The Q2 2016 'FX-adjusted' Global House Price Index

Peter Hemple looks at which property markets have performed best in Sterling recently

Knight Frank recently released the Q2 2016 figures for the 55 property markets included in its Global House Price Index (GHPI). Overall, the Index increased by 4% in the year to June 2016.

Kate Everett-Allen, international residential research at Knight Frank, says: "Over recent quarters Turkey, Sweden and New Zealand have occupied the top positions in our Global House Price Index whilst key Asian markets have dominated the lower ranks. This quarter is no different."

The top three in the Index are Turkey, New Zealand and Canada with annual price growth in the year to end-Q2 2016 of 13.9%, 11.2% and 10% respectively.
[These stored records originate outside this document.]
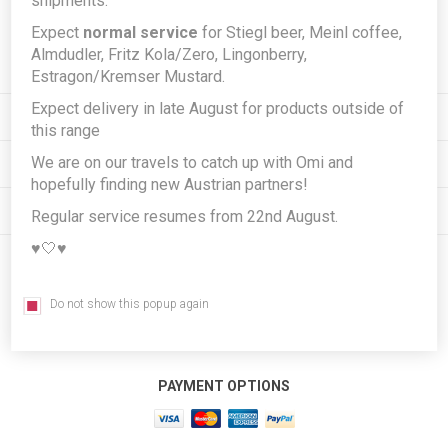
shipments.
Expect
normal service
for Stiegl beer, Meinl coffee,
Subscribe
Unsubscribe
Almdudler, Fritz Kola/Zero, Lingonberry,
Estragon/Kremser Mustard.
Expect delivery in late August for products outside of
INFORMATION
this range
We are on our travels to catch up with Omi and
MY ACCOUNT
hopefully finding new Austrian partners!
CUSTOMER SERVICE
Regular service resumes from 22nd August.
♥️🤍♥️
FOLLOW US
Do not show this popup again
PAYMENT OPTIONS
However, Everett-Allen says that the extremes are moderating, adding that "the percentage points separating the strongest and weakest performing housing markets have narrowed from 33 points in Q3 2015 to 23 points this quarter."
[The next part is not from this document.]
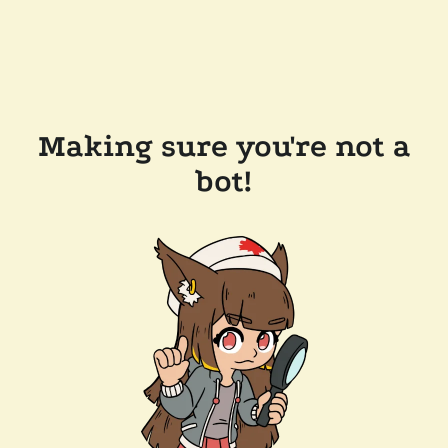
Making sure you're not a
bot!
She concludes that "our index tracks nominal price growth but if we consider real price growth, where inflation is stripped out, New Zealand finds itself in first place with 11% annual growth whilst Turkey - with inflation in excess of 7% - is pushed down into 13th position."

While inflation is important for a property investor, as long as it does not go high enough to endanger cashflow if too heavily leveraged, then inflation is a good thing, increasing equity and reducing the relevance of mortgage debt. Of far more importance to international property investors is currency exchange rates and in this article we will combine the annual price rises for the 55 countries in the Knight Frank Index with the 12 month currency moves against Sterling, to find out where UK property investors that bought last summer have made the most money and where they would be better off buying today, compared to a year ago. When we factor in the foreign exchange (FX) swings into our GHPI the gap between top and bottom widens from 23% to 49%.